### [Data for this task]
-- Opening Marker --

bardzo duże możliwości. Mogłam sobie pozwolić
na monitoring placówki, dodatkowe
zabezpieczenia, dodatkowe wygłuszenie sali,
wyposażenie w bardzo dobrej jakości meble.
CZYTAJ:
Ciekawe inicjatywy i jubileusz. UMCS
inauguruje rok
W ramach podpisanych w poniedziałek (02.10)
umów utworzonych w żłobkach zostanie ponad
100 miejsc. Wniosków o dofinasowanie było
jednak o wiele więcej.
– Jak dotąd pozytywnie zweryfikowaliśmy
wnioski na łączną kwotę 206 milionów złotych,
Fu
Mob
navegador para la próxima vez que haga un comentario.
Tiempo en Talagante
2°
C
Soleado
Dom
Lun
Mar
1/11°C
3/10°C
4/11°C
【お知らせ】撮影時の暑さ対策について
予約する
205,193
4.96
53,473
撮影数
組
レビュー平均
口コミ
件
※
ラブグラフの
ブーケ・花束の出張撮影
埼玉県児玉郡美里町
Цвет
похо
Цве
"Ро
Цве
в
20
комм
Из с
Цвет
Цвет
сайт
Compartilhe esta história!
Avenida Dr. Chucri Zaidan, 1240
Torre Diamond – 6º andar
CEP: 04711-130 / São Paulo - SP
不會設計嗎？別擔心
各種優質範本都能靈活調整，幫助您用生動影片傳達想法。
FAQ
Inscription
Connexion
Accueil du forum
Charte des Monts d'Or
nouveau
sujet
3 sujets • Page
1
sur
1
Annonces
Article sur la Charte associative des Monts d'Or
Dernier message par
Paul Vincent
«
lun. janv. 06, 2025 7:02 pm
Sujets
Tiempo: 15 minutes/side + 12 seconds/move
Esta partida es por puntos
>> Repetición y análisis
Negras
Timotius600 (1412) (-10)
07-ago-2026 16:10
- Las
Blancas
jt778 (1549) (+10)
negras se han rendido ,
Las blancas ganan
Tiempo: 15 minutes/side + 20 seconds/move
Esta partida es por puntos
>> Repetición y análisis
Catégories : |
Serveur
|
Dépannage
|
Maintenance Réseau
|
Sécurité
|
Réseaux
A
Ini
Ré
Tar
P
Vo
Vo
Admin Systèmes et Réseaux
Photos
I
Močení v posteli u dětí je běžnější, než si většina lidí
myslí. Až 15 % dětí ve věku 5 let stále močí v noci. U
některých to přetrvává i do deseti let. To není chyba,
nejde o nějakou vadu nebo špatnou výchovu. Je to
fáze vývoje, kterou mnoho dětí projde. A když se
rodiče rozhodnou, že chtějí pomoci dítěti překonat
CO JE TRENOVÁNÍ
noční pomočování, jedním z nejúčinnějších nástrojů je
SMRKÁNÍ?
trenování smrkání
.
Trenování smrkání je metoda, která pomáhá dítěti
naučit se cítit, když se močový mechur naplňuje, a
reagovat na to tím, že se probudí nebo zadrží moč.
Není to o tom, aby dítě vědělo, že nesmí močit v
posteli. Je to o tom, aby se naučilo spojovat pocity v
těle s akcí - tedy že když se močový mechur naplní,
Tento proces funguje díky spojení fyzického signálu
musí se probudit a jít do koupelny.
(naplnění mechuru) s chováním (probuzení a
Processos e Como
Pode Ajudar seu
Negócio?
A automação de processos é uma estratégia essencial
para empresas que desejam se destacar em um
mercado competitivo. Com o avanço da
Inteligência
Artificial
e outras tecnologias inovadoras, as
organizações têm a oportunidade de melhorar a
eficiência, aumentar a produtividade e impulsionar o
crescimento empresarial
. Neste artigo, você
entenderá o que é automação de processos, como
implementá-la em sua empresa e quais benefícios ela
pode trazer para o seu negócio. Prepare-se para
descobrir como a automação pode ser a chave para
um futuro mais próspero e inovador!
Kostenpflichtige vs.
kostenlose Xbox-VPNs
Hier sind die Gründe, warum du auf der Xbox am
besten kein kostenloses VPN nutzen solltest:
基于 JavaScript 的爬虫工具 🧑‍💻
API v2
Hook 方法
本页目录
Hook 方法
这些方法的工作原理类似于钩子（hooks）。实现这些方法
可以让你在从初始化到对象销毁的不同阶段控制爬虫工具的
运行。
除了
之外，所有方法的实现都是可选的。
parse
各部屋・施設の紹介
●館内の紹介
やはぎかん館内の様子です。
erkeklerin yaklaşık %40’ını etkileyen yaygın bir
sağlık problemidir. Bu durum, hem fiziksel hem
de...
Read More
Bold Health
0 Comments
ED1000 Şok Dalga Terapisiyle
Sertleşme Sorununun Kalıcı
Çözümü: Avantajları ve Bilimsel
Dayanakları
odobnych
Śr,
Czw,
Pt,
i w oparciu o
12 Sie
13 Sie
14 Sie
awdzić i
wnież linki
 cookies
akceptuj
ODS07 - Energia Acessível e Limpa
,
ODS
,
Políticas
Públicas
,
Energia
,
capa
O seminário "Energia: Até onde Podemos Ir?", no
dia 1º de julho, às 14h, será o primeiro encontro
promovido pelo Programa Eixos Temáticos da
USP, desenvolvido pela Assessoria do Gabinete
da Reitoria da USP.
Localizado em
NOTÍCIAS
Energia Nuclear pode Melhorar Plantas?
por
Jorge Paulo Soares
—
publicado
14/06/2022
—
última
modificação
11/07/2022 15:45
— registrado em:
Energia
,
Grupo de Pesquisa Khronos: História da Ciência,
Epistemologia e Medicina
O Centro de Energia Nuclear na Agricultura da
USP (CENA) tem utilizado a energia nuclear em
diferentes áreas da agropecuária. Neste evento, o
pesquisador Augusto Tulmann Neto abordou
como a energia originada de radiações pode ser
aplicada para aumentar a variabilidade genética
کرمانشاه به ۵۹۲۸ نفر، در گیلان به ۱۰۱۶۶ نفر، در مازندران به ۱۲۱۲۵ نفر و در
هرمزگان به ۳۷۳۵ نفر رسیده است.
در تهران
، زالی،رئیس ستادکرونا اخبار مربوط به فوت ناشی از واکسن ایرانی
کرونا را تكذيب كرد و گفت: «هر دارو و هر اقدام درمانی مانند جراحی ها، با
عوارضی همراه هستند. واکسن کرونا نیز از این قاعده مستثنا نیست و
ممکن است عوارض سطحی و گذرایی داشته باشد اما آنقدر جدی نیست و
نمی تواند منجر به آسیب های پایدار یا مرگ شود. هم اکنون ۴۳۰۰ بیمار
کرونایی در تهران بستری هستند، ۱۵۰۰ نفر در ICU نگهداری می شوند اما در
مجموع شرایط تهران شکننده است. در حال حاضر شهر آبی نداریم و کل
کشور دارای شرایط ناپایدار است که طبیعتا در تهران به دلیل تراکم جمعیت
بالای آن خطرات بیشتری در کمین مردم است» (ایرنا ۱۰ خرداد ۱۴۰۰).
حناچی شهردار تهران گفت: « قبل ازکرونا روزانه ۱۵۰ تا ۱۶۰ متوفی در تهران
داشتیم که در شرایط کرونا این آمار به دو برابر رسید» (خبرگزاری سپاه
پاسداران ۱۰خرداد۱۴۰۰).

-- Closing Marker --

### [The problem]
Can you reproduce the data word for word, beginning with its first line and stopping after the line that contains "inauguruje rok"?

### [Task output]
bardzo duże możliwości. Mogłam sobie pozwolić
na monitoring placówki, dodatkowe
zabezpieczenia, dodatkowe wygłuszenie sali,
wyposażenie w bardzo dobrej jakości meble.
CZYTAJ:
Ciekawe inicjatywy i jubileusz. UMCS
inauguruje rok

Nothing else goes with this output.